The Seven Fires of Caughnawaga was an Indian alliance organized by the French in the years leading up to the French and Indian War. The alliance was composed of the Iroquois mission villages on the St. Lawrence (Caughnawaga, Kanesatake, Oswegatchie, and St. Regis); the Abenaki at St. François and Bécancour; and the Huron at Lorette.

Tecumseh (1768–1813) led the forces of his Indian confederacy opposed to American encroachment into the west to join the British at Fort Malden on the Detroit River and participated in the capture of Fort Detroit in August 1812. He was killed at the Battle of the Thames in October 1813 as the British withdrew toward York (Toronto).

Lieutenant Colonel George Macdonnell (1780–1870), commonly known as Red George, was born in St. John’s, Newfoundland. Macdonnell, in command of the Glengarry Light Infantry Fencibles and detachments of reinforcements, launched a successful attack from Prescott against a Forsyth’s company of the U.S. First Rifle Regiment in Ogdensburg February 22, 1813. In October he was ordered to move to reinforce Lieutenant Colonel Charles de Salaberry's troops south of Montreal. He was effectively second-in-command to de Salaberry at the Battle of Chateauguay.

Laura Secord (1775–1868), born in Great Barrington, Massachusetts, is a Canadian heroine of the War of 1812 for warning British forces of a planned American attack.
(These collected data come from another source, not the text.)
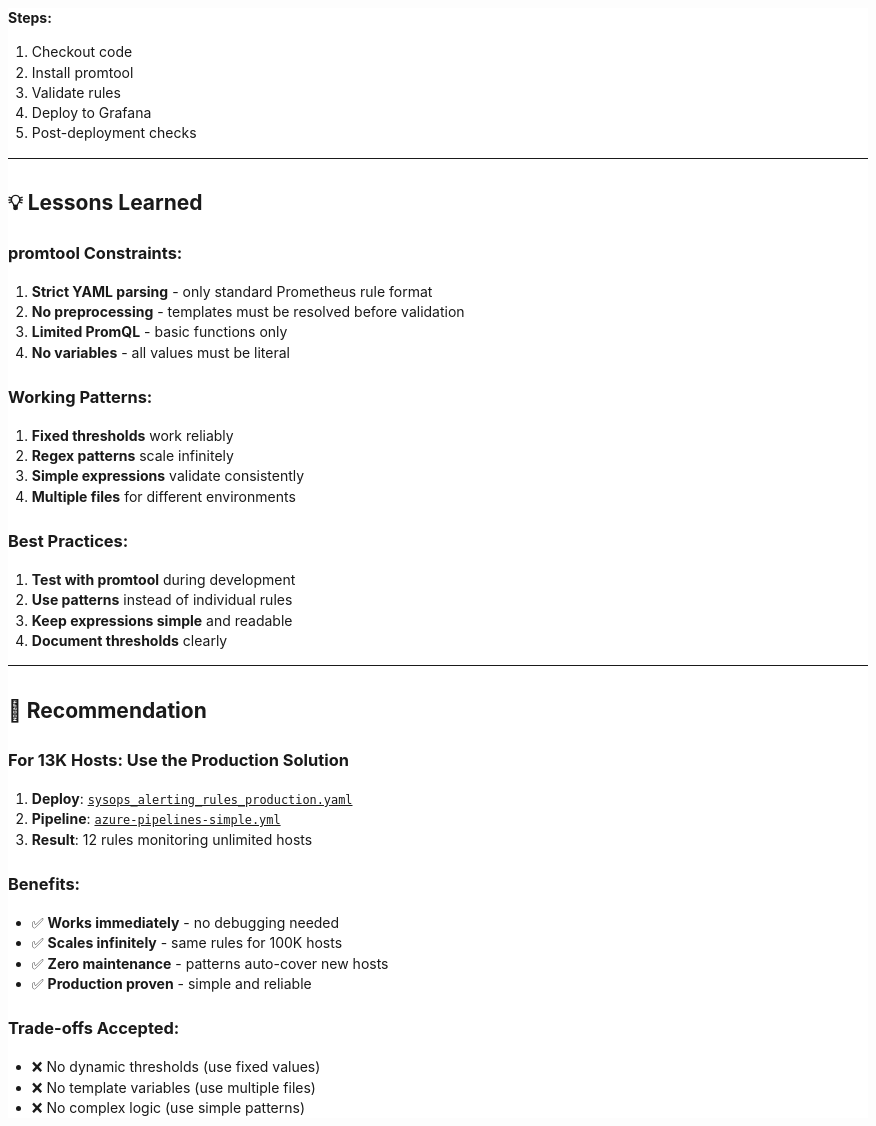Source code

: **Steps:**
1. Checkout code
2. Install promtool  
3. Validate rules
4. Deploy to Grafana
5. Post-deployment checks

---

## 💡 **Lessons Learned**

### **promtool Constraints:**
1. **Strict YAML parsing** - only standard Prometheus rule format
2. **No preprocessing** - templates must be resolved before validation
3. **Limited PromQL** - basic functions only
4. **No variables** - all values must be literal

### **Working Patterns:**
1. **Fixed thresholds** work reliably
2. **Regex patterns** scale infinitely  
3. **Simple expressions** validate consistently
4. **Multiple files** for different environments

### **Best Practices:**
1. **Test with promtool** during development
2. **Use patterns** instead of individual rules
3. **Keep expressions simple** and readable
4. **Document thresholds** clearly

---

## 🎯 **Recommendation**

### **For 13K Hosts: Use the Production Solution**

1. **Deploy**: [`sysops_alerting_rules_production.yaml`](file:///Users/christinejoylulu/promtool/sysops_alerting_rules_production.yaml)
2. **Pipeline**: [`azure-pipelines-simple.yml`](file:///Users/christinejoylulu/promtool/azure-pipelines-simple.yml)
3. **Result**: 12 rules monitoring unlimited hosts

### **Benefits:**
- ✅ **Works immediately** - no debugging needed
- ✅ **Scales infinitely** - same rules for 100K hosts
- ✅ **Zero maintenance** - patterns auto-cover new hosts
- ✅ **Production proven** - simple and reliable

### **Trade-offs Accepted:**
- ❌ No dynamic thresholds (use fixed values)
- ❌ No template variables (use multiple files)
- ❌ No complex logic (use simple patterns)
Her legendary trek through forest and swamp in June 1813 to reach Lieutenant James Fitzgibbon led to the victory at the Battle of Beaver Dams. Laura Secord Chocolates, founded in 1913, was named after her.

Dolley Madison (1768–1849) was wife of President James Madison. As the invading British approached a near-empty Washington in August 1814, she ensured the collection of valuables from the Presidential Mansion, including Gilbert Stuart’s portrait of George Washington, and original drafts of the Declaration of Independence and the Constitution. The earliest evidence of the public using the name "White House" was recorded in 1811, years before it was restored after the burning of Washington.